Our course leader Anthony Watkinson, himself a former publisher and University College London lecturer, did a superb job putting together speakers. In spite of the full slate of speakers and 19 graduate students, admittedly there might have been more in attendance. Anthony felt he had promoted the event a bit late. In all it was not bad for a first year on a week day with no free lunch!
Anthony did a big favor for the science data students in recruiting Dr. Fiona Murphy from Wiley Publishing to speak with us for an informal lunchtime talk on science data. We also had one of the Pratt MLIS students come with us as she is interested in data science.
In preparation for the lunchtime meeting, Anthony sent a few key resources. What I found most interesting was that Dr. Murphy had delivered a talk at the “Open Access Infrastructure for Research in Europe ” OpenAIRE/LIBER workshop on “Dealing with Data. What’s the Role for the library?”
Dr.
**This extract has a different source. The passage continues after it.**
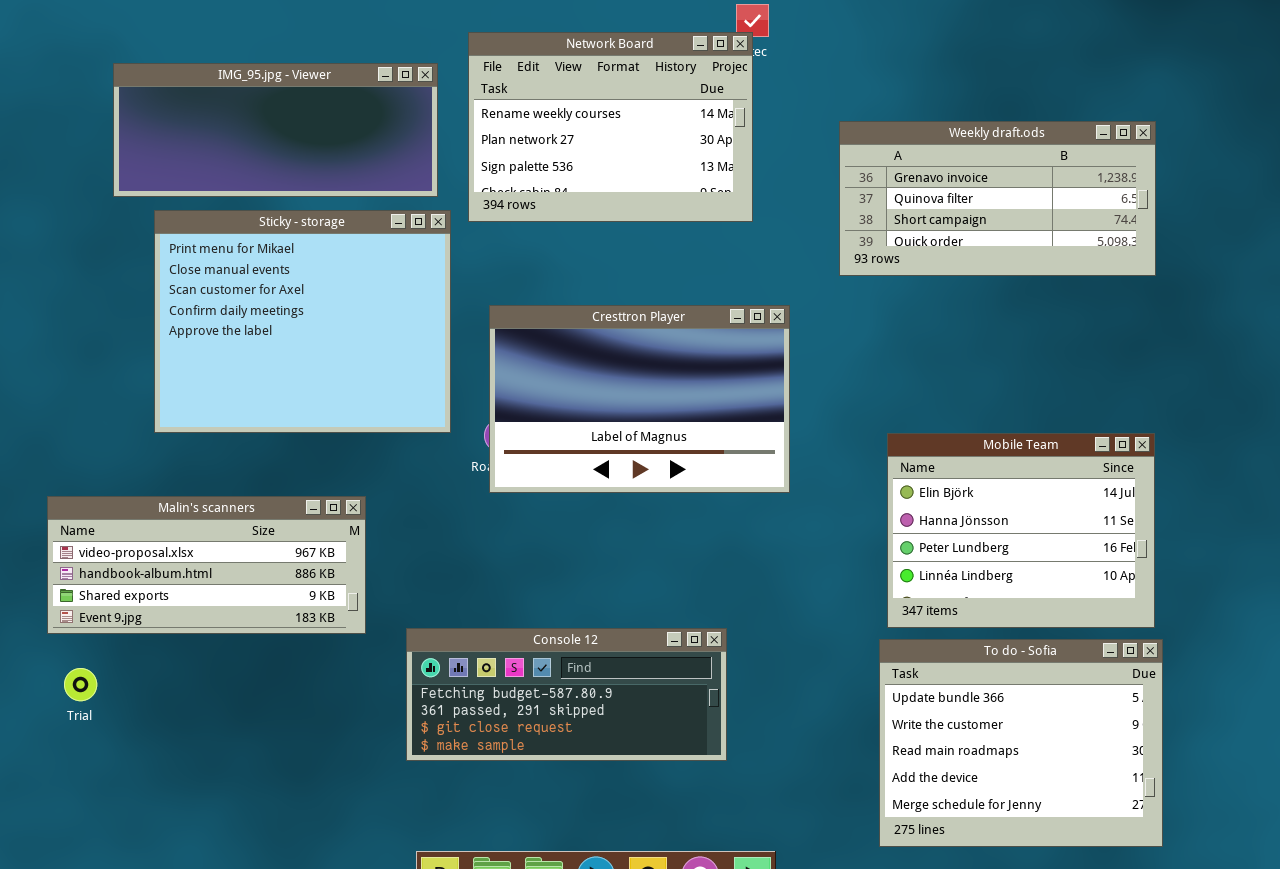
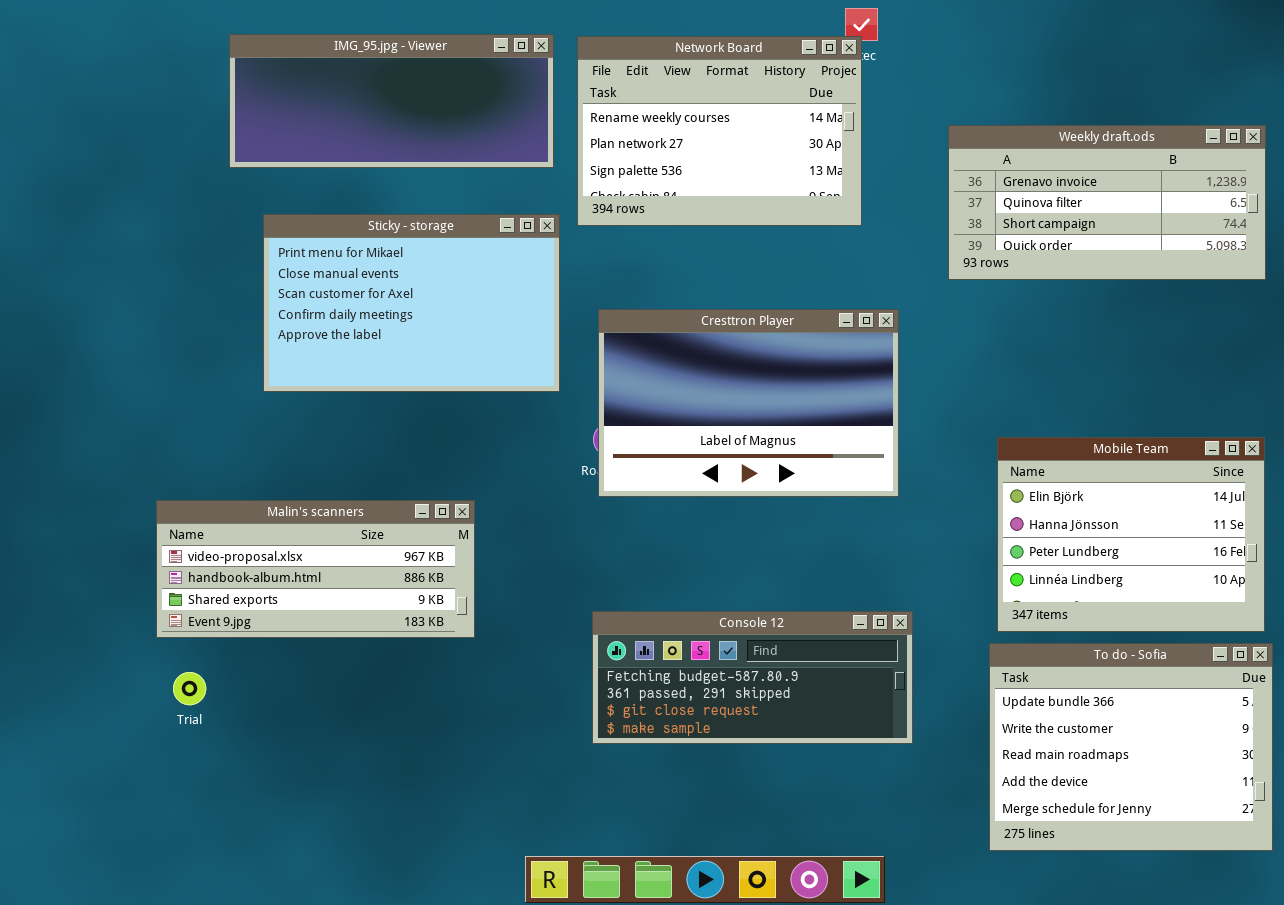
IMG_95.jpg - Viewer: [113,63,438,197] -> [229,34,554,168], moved
Sticky - storage: [154,210,451,433] -> [263,214,560,392], resized
Console 12: [406,628,727,761] -> [592,611,913,744], moved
Murphy’s talk was entitled ‘Data Publication: a Publisher’s perspective’ and there are two ways of accessing it – see the presentation online <http://www.openaire.eu/en/about-openaire/publications-presentations/doc_download/555-4wileyfionamurphy> or watch a video online <https://vimeo.com/68051358>.
From the description:
Fiona from Wiley spoke about what publishing data is all about: why it is important in terms of being cited and credited. The growing pressure funder mandates also plays a role.
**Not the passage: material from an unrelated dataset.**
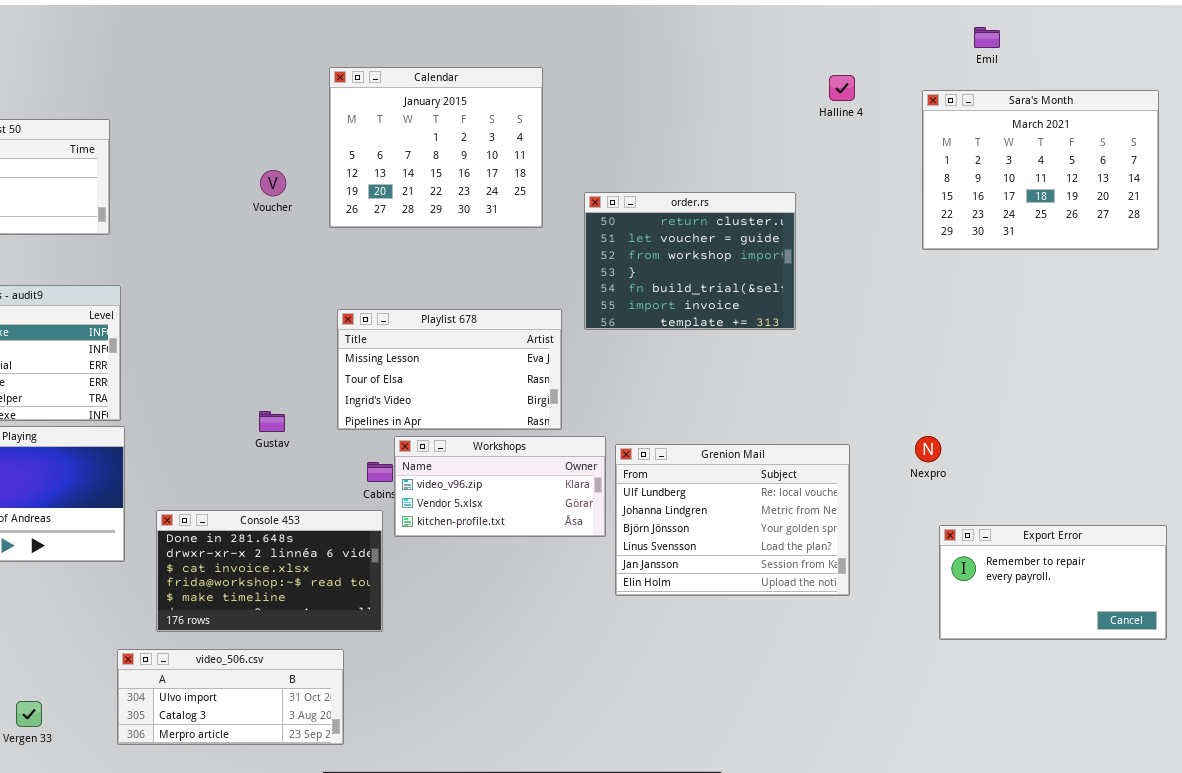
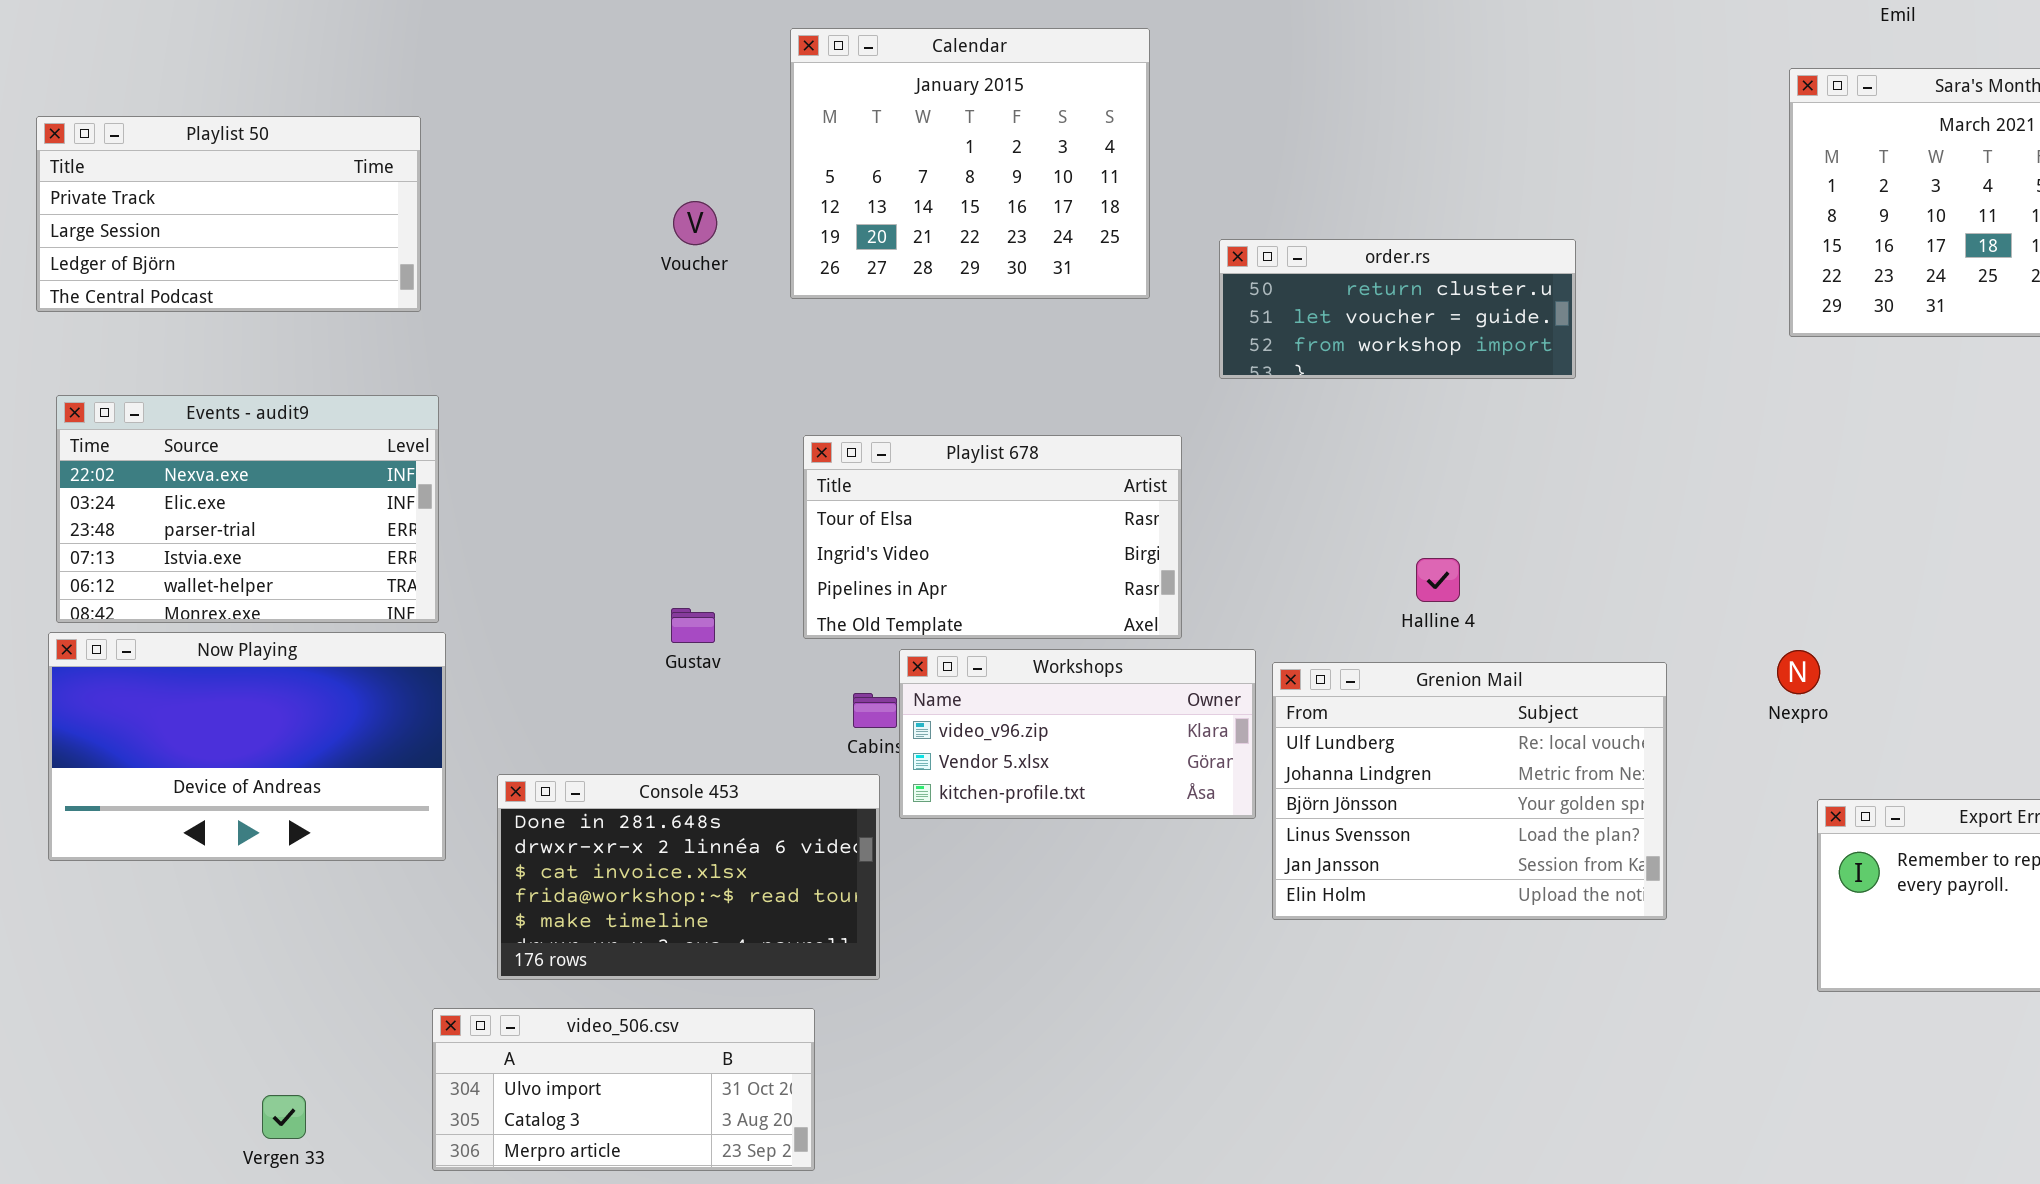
Halline 4: [829,75,855,101] -> [1416,558,1460,602], moved
order.rs: [584,192,796,330] -> [1219,239,1576,379], resized
Playlist 678: [337,309,562,430] -> [803,435,1182,639], scrolled down 1 row

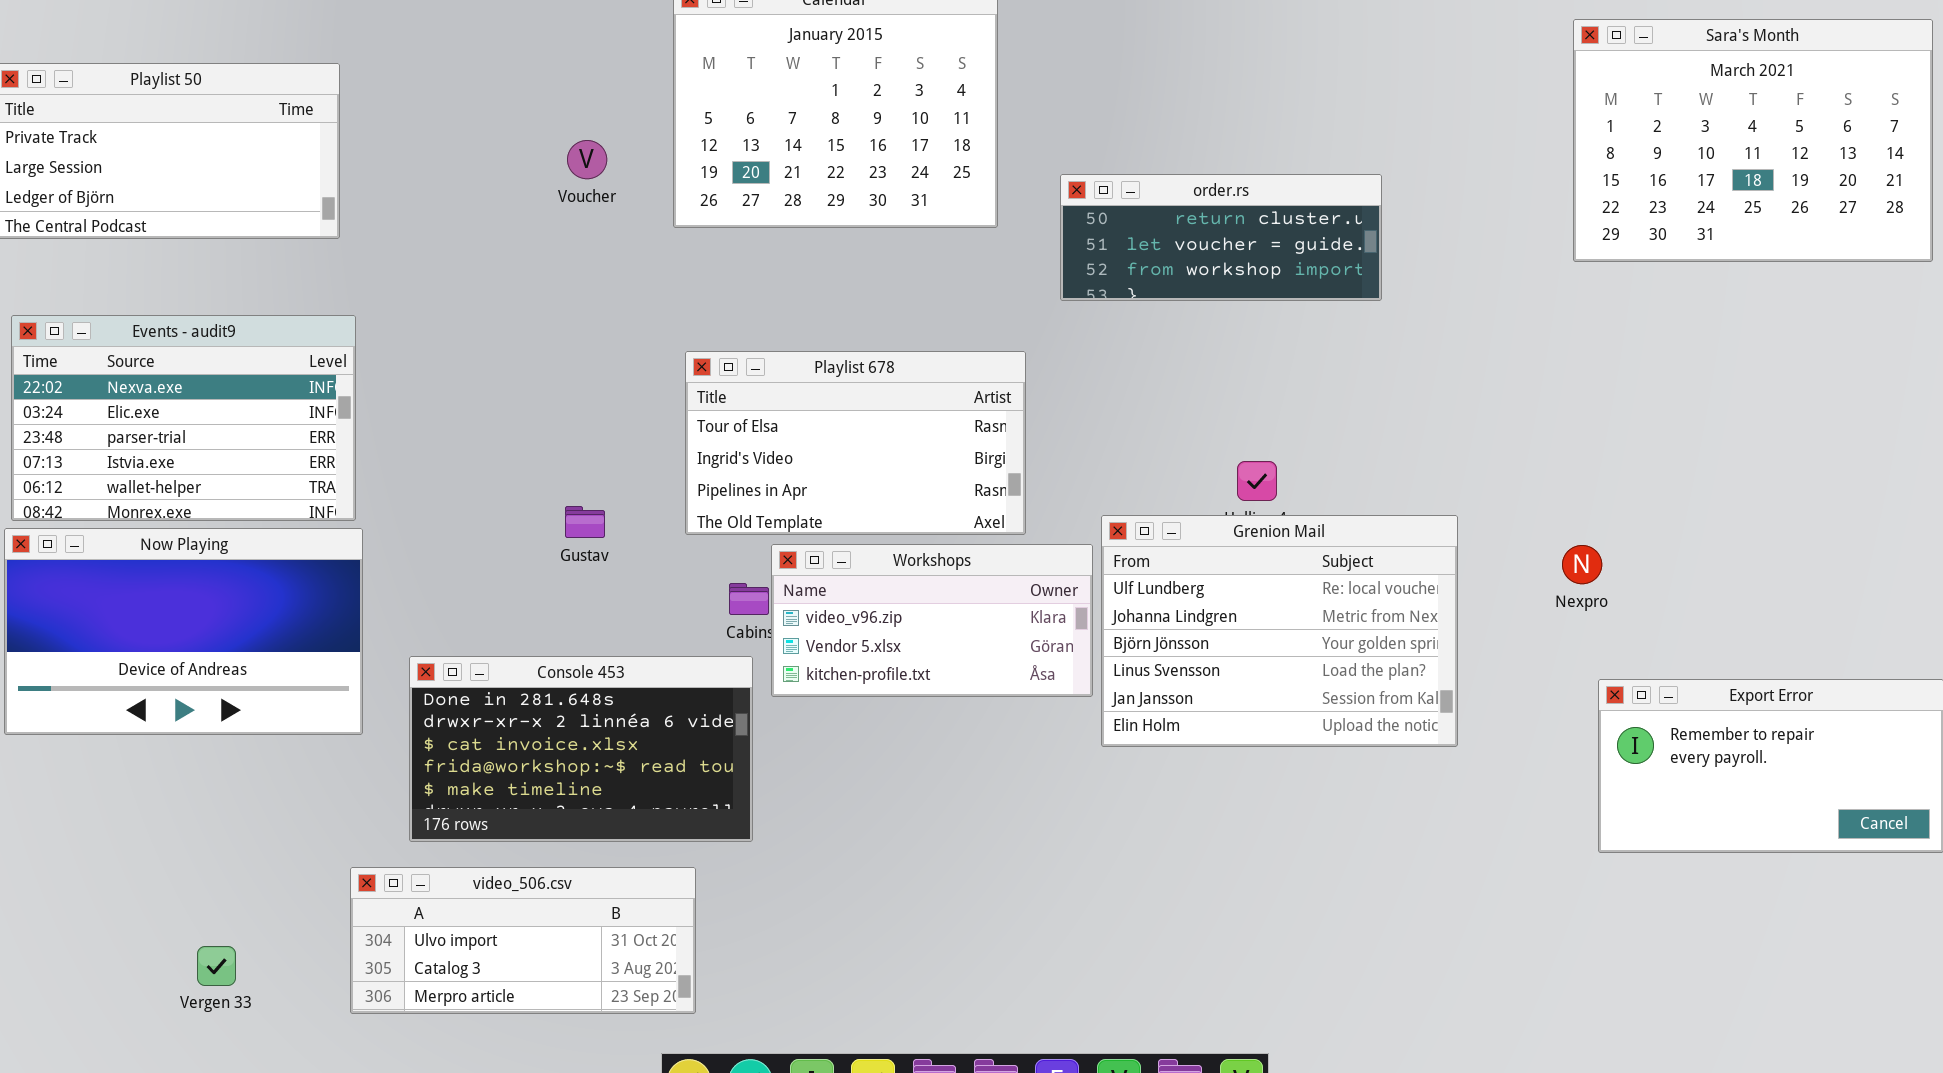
Grenion Mail: [1272,662,1667,920] -> [1101,515,1458,747], moved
Some things I found particularly interesting:
Charting the growth of open access – the number of papers published between 2000 and 2012 was under 5,00 for most papers, with exception of BMC, which broke 5000 in 2005, with other publications lingering well past the first half of the first decade of the new millennium.
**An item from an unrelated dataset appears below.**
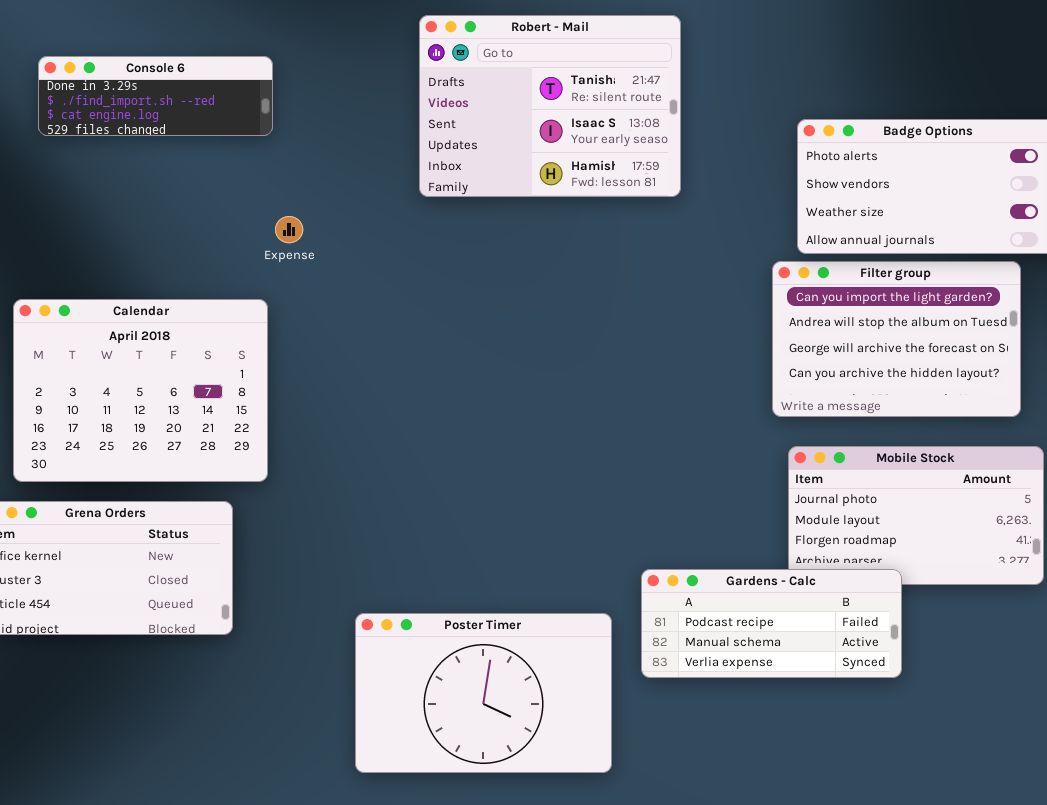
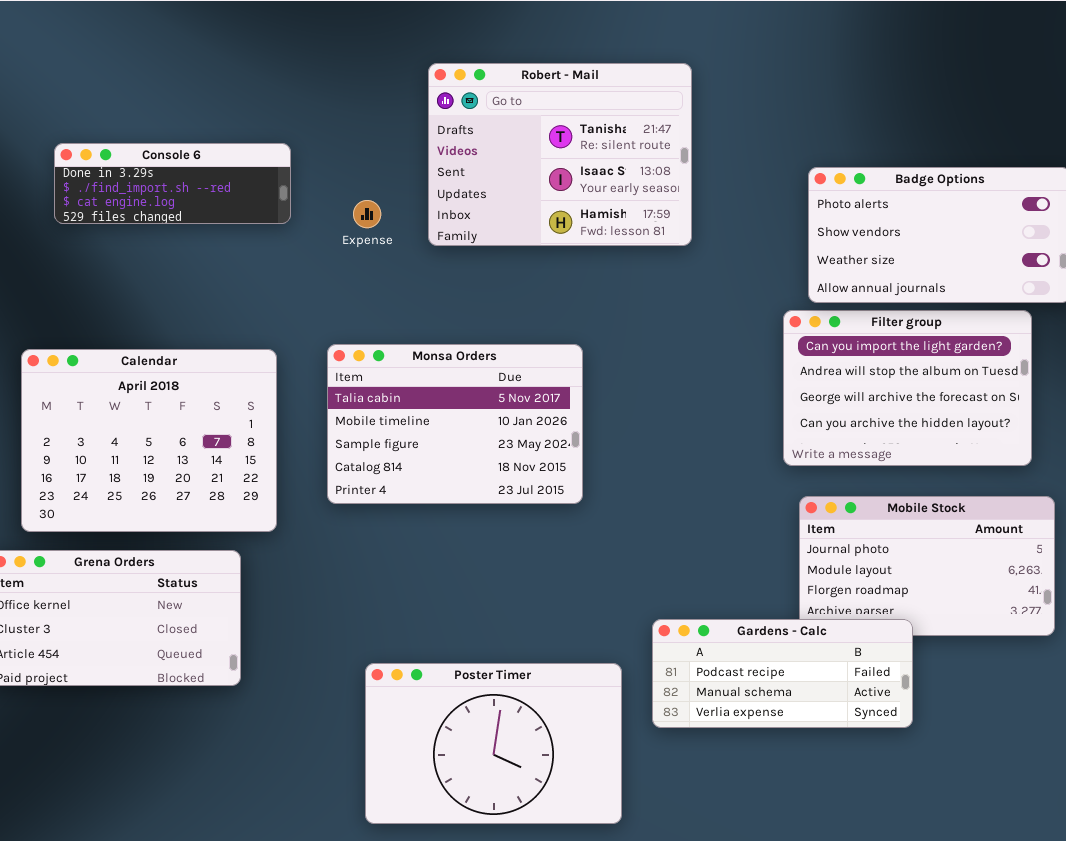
Console 6: [38,56,273,136] -> [54,143,291,224], moved
Expense: [275,216,303,243] -> [353,200,381,228], moved
Monsa Orders: none -> [327,344,583,504], opened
Dr. Murphy also commented on what exactly a data article is:
A data article describes a dataset, giving details of its collection, processing, software, file formats etc, without the requirement of novel analyses or ground breaking conclusions. It allows the reader to understand the when, how and why data was collected and what the data-product is.
Example: Geoscience Data Journal
With an example data paper:
Some other links:
“Peer REview for Publication & Accreditation of Research Data in the Earth sciences (PREPARDE)” – http://www2.le.ac.uk/projects/preparde
“The Research Data Alliance aims to accelerate and facilitate research data sharing and exchange”
It is probably worth subscribing to this mailing list <https://www.jiscmail.ac.uk/cgi-bin/webadmin?A0=DATA-PUBLICATION>
And a quote worth sharing:
Publishing an article without at the same time making the data/evidence available is scientific malpractice
Dr. Murphy is on twitter:
And is a member of the “International Organization of Scientific, Technical & Medical Publishers” research data group <http://www.stm-assoc.org/research-data-group/> focused on “exchanging information on new initiatives about the integration of research publications and research data and 2) to discuss evolving best practices in this new area.”